[Instructions to follow]: Transcribe exactly the lines from the one holding "table_cell [535, 891, 810, 921]" to the end of the data below, including both of those lines and no others.

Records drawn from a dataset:
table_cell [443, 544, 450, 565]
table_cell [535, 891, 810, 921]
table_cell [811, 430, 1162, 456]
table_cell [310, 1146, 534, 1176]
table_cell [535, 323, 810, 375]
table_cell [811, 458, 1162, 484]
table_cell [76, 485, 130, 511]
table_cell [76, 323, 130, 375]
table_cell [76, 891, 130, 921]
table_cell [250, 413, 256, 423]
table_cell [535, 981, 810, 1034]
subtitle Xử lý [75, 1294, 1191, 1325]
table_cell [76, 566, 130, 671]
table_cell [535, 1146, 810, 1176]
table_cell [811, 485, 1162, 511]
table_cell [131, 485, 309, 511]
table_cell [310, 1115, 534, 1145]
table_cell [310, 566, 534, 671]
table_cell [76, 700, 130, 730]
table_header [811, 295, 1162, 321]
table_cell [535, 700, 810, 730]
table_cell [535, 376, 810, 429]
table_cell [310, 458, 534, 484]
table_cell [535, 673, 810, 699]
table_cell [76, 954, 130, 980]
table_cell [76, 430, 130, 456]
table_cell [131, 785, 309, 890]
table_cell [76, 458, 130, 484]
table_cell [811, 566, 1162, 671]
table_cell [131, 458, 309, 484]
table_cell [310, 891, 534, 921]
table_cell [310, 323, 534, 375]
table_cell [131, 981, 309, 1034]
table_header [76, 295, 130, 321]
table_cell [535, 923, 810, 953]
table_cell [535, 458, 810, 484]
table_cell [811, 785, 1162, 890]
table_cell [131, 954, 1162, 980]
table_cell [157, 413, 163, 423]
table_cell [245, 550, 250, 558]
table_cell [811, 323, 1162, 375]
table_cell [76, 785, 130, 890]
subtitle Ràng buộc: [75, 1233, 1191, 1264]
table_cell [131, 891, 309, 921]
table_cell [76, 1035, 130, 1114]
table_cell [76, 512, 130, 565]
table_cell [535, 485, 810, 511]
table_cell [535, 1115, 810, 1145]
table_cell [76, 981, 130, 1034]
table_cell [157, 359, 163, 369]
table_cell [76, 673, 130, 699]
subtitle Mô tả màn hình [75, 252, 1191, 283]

[Exercise result]:
table_cell [535, 891, 810, 921]
table_cell [811, 430, 1162, 456]
table_cell [310, 1146, 534, 1176]
table_cell [535, 323, 810, 375]
table_cell [811, 458, 1162, 484]
table_cell [76, 485, 130, 511]
table_cell [76, 323, 130, 375]
table_cell [76, 891, 130, 921]
table_cell [250, 413, 256, 423]
table_cell [535, 981, 810, 1034]
subtitle Xử lý [75, 1294, 1191, 1325]
table_cell [76, 566, 130, 671]
table_cell [535, 1146, 810, 1176]
table_cell [811, 485, 1162, 511]
table_cell [131, 485, 309, 511]
table_cell [310, 1115, 534, 1145]
table_cell [310, 566, 534, 671]
table_cell [76, 700, 130, 730]
table_header [811, 295, 1162, 321]
table_cell [535, 700, 810, 730]
table_cell [535, 376, 810, 429]
table_cell [310, 458, 534, 484]
table_cell [535, 673, 810, 699]
table_cell [76, 954, 130, 980]
table_cell [76, 430, 130, 456]
table_cell [131, 785, 309, 890]
table_cell [76, 458, 130, 484]
table_cell [811, 566, 1162, 671]
table_cell [131, 458, 309, 484]
table_cell [310, 891, 534, 921]
table_cell [310, 323, 534, 375]
table_cell [131, 981, 309, 1034]
table_header [76, 295, 130, 321]
table_cell [535, 923, 810, 953]
table_cell [535, 458, 810, 484]
table_cell [811, 785, 1162, 890]
table_cell [131, 954, 1162, 980]
table_cell [157, 413, 163, 423]
table_cell [245, 550, 250, 558]
table_cell [811, 323, 1162, 375]
table_cell [76, 785, 130, 890]
subtitle Ràng buộc: [75, 1233, 1191, 1264]
table_cell [131, 891, 309, 921]
table_cell [76, 1035, 130, 1114]
table_cell [76, 512, 130, 565]
table_cell [535, 485, 810, 511]
table_cell [535, 1115, 810, 1145]
table_cell [76, 981, 130, 1034]
table_cell [157, 359, 163, 369]
table_cell [76, 673, 130, 699]
subtitle Mô tả màn hình [75, 252, 1191, 283]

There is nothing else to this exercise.